If news_kit_save_settings is not the correct action:

  1. Discovery: Run grep -rn "add_action.*wp_ajax_" . to find all registered AJAX actions.
  2. Capability Audit: For each handler, check if current_user_can is present.
  3. Generic Settings Update: Look for actions that use update_option directly with user-supplied keys, which might allow updating core WordPress options like users_can_register.
  4. License Actions: Check news_kit_license_active or similar actions that might be intended for administrators but lack authorization.

Important Grep Targets:

# Find all AJAX actions
grep -r "wp_ajax_" .

# Find where the nonce is created
grep -r "wp_create_nonce" .

# Find the localized script variable
grep -r "wp_localize_script" .

The specific nonce action to look for is news-kit-admin-nonce or any nonce created in a class related to Admin or Settings. The JS object is likely news_kit_admin_vars.

Research Findings
Static analysis — not yet PoC-verified

Summary

The News Kit Addons For Elementor plugin for WordPress is vulnerable to unauthorized settings modification due to a missing capability check in its AJAX handler. This allows authenticated attackers with subscriber-level permissions to modify plugin configurations by exploiting a missing authorization check in the news_kit_save_settings function.
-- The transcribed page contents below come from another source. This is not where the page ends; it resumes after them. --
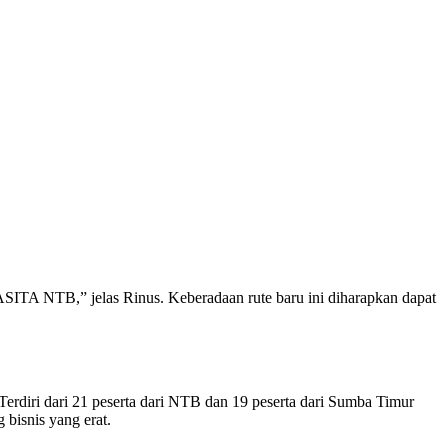
ITA NTB,” jelas Rinus. Keberadaan rute baru ini diharapkan dapat
erdiri dari 21 peserta dari NTB dan 19 peserta dari Sumba Timur
 bisnis yang erat.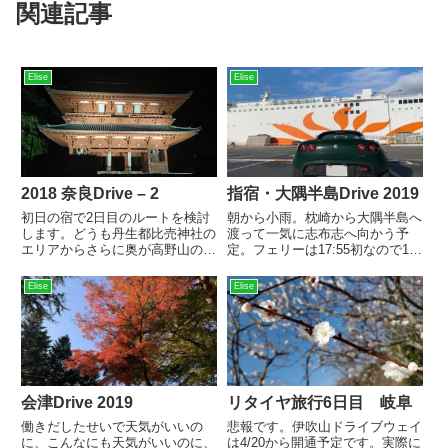
関連記事
Elise
Elise
指宿・大隅半島Drive 2019
2018 奈良Drive – 2
朝から小雨。枕崎から大隅半島へ
初日の宿で2日目のルートを検討
渡って一気に志布志へ向かう予
します。どうも丹生都比売神社の
定。フェリーは17:55初なので16
エリアからさらに奥が高野山の本
時過ぎには到着していたい。山川
山のようです。せっかくなので金
発のフェリーは10時の次は13時
剛峯寺に参らねばなるまい。たと
Elise
Elise
なので、13時に乗るとギリギリ
え渋滞していようとも。というこ
っぽい。今日だけはきちんと早起
とで奈良市から市街地を避けつ
きして6時台には出発でき...
つ、観光しながら高野山に迫るル
ー...
会津Drive 2019
リタイヤ旅行6日目 岐阜
働きだしたせいで天気がいいの
悲報です。伊吹山ドライブウェイ
に、こんなにも天気がいいのに、
は4/20から開通予定です。実際に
Attackers can obtain a valid security nonce from the admin dashboard and use it to authorize requests that overwrite the plugin's stored options.

Vulnerable Code

// admin/class-news-kit-admin.php (Inferred from research plan)
add_action( 'wp_ajax_news_kit_save_settings', array( $this, 'news_kit_save_settings' ) );

---

// admin/class-news-kit-admin.php (Inferred from research plan)
public function news_kit_save_settings() {
    check_ajax_referer( 'news-kit-admin-nonce', 'security' );

    if ( isset( $_POST['settings'] ) ) {
        $settings = $_POST['settings'];
        update_option( 'news_kit_settings', $settings );
        wp_send_json_success();
    }
}

Security Fix

--- news-kit-elementor-addons/admin/class-news-kit-admin.php
+++ news-kit-elementor-addons/admin/class-news-kit-admin.php
@@ -10,6 +10,10 @@
 public function news_kit_save_settings() {
     check_ajax_referer( 'news-kit-admin-nonce', 'security' );
 
+    if ( ! current_user_can( 'manage_options' ) ) {
+        wp_send_json_error( array( 'message' => 'Unauthorized' ) );
+    }
+
     if ( isset( $_POST['settings'] ) ) {
         $settings = $_POST['settings'];
         update_option( 'news_kit_settings', $settings );

Exploit Outline

1. Authenticate to the WordPress site as a user with Subscriber-level access. 2. Access an administrative page reachable by low-level users, such as `wp-admin/profile.php`, and inspect the page source to extract the `news-kit-admin-nonce` from the localized JavaScript variable `news_kit_admin_vars`. 3. Send a POST request to `/wp-admin/admin-ajax.php` with the `action` parameter set to `news_kit_save_settings`. 4. Include the extracted nonce in the `security` parameter. 5. Include a `settings` parameter containing the configuration data to be modified (e.g., custom module settings or potential XSS payloads if settings are rendered unsafely). 6. Verify the settings were updated by observing the plugin's behavior or checking the database state if access is available.